The Untold Story of Alice Walton's DWI Incident
It was a routine arrest, the kind Texas Public Safety officers like Trooper Jeffrey Davis make every day. But little did Davis know that the woman he had just booked for driving while intoxicated possessed a superhuman power. She wasn't able to walk heel to toe. She couldn't put her index finger to her nose if her eyes were shut. She even had a hard time keeping her head up. In other words, she failed the Standardized Roadside Sobriety Test that Davis administered the evening of Oct. 7, 2011 and was arrested.
Yet, she was Alice Walton, heiress to the Walmart fortune, a woman with a superhuman power at her disposal. The power to swipe-up artistic masterpieces prized around the world and horde them in backwater Bentonville, Ark. The power to keep an international payroll of three million people doing your bidding, under the boot of poverty. It's the power to fly, to fly above the law. The superhuman power of money.
Davis might have known he hadn't pulled over just anyone. When he informed her the registration on her SUV was expired. Walton replied, "I have someone who does that for me."
Walton has a lot of people who do things for her; doctors, for instance. Though they couldn't explain away the droopy head, she had two of them write notes to the court in Parker County, Texas explaining that she hasn't been able to maintain her balance when she crashed a jeep into a Mexican ravine on Thanksgiving Day, 1983.
The Acapulco crash that left her left leg shorter than her right, was to be the first of many for Walton. Five years later, while speeding in Fayetteville, Ark., she struck and killed Oleta Hardin, a 50-year-old cannery worker. She never received so much as a ticket.
Walton managed to keep her fender clean for nearly a decade after the deadly collision but, in 1998, she got wasted and totaled an SUV in Springdale, Ark.
"Do you know who I am?" She asked responding officers who charged her with a DWI. "Do you know my last name?" It was a rhetorical question.
Walton's lawyers tried to argue that fatigue from working too hard at the office that day, not her blood-alcohol content six points above the legal limit caused her to plow into a gas meter and telephone booth. The Springdale judge didn't buy it and the charge stuck. Walton paid a $925 fine. Her net worth at the time was an estimated $6.3 billion.

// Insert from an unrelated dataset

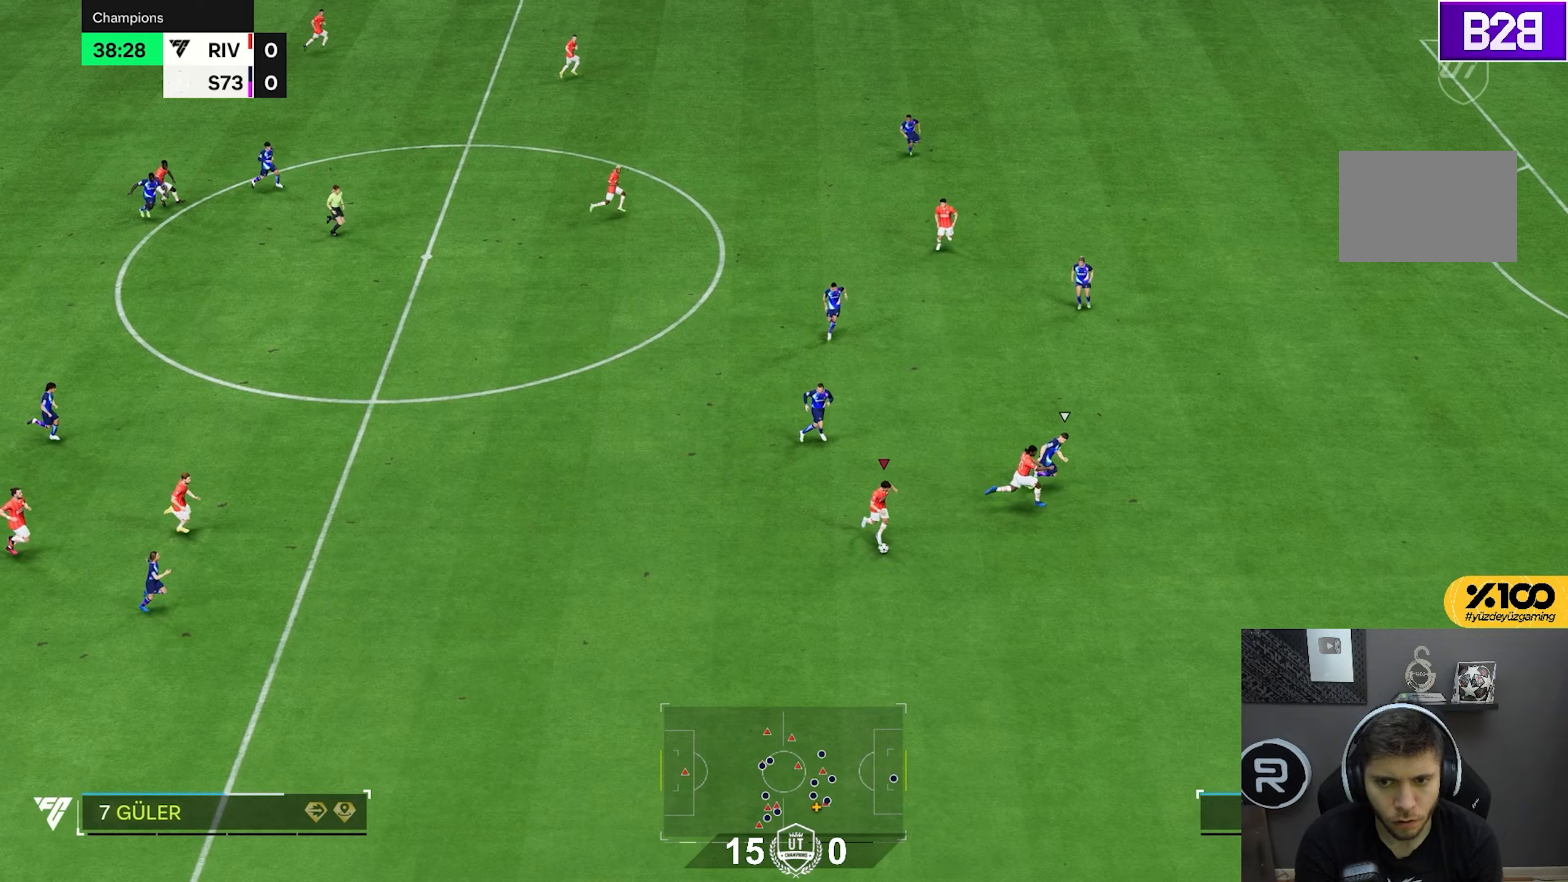
{"dt_ms": 500, "buttons": ["R2"], "left_stick": "right", "right_stick": "center", "events": [[433, "R2", "down"]]}
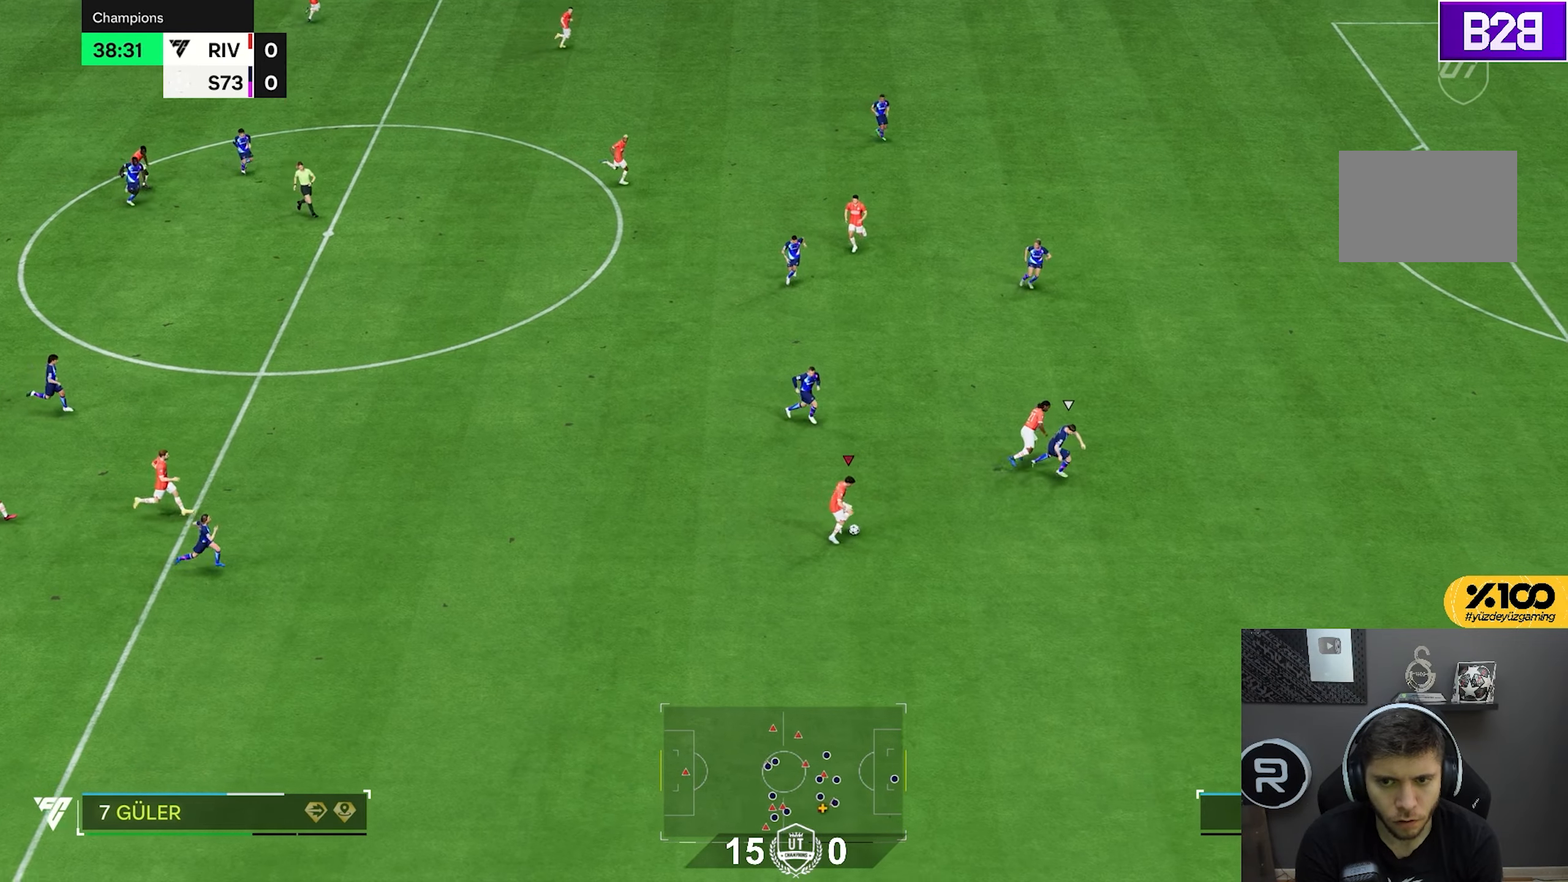
{"dt_ms": 500, "buttons": ["R2"], "left_stick": "right", "right_stick": "center", "events": []}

Since then, the Walmart empire has grown considerably and with it Alice Walton's superhuman power. Today, according to Forbes, she's worth $33.5 billion. To escape her latest legal quagmire, Walton went with a disappearing act.
"It will cease to exist for us in any way — literally," Assistant Parker County Prosecutor Fred Barker told the local Dallas/Fort Worth NBC affiliate last October, referring to Walton's DWI charge. Barker's office decided to let the statute of limitations to prosecute Walton expire. They had video evidence of her all sloppy, fumbling through her gymnastics exam, but Trooper Davis was unable to testify after he was mysteriously suspended last March and no blood-alcohol testing was ever conducted. Three weeks later, a Parker County judge granted a petition from Walton's lawyers to remove records of the arrest from the county's file system.
"There's really no way to stop it," Barker remarked. “[I]t's gone, gone, gone."
With her latest foible expunged, Walton appeared on the cover of Forbes, in a piece detailing her "shot at redemption." By redemption Forbes means storing Cezannes and Picassos at a museum she built that's a three hour drive from the nearest population center and raising cutting horses, which apparently she's had no trouble mounting despite her "lack of balance."
But while Walton's DWI charge is gone, gone, gone; trouble has begun to foment in the Walmart empire. The big-box retailer's employees are asking themselves why they are barely scraping by on near minimum wages while company executives and major stockholders like Walton live lavishly. In staging a series of strikes and protests at Walmarts nationwide, they have begun to discover a power greater than the sum of all their parts, a superhuman power of their own. As more and more employees join the show of solidarity that is calling itself Our Walmart and demand a living wage, Alice Walton and her cohorts might just find their own powers vamped.
Correction (2/28/2014): A previous version of this article included an incorrect quote attributed to Alice Walton. The quote has since been removed from the article and the headline has been changed.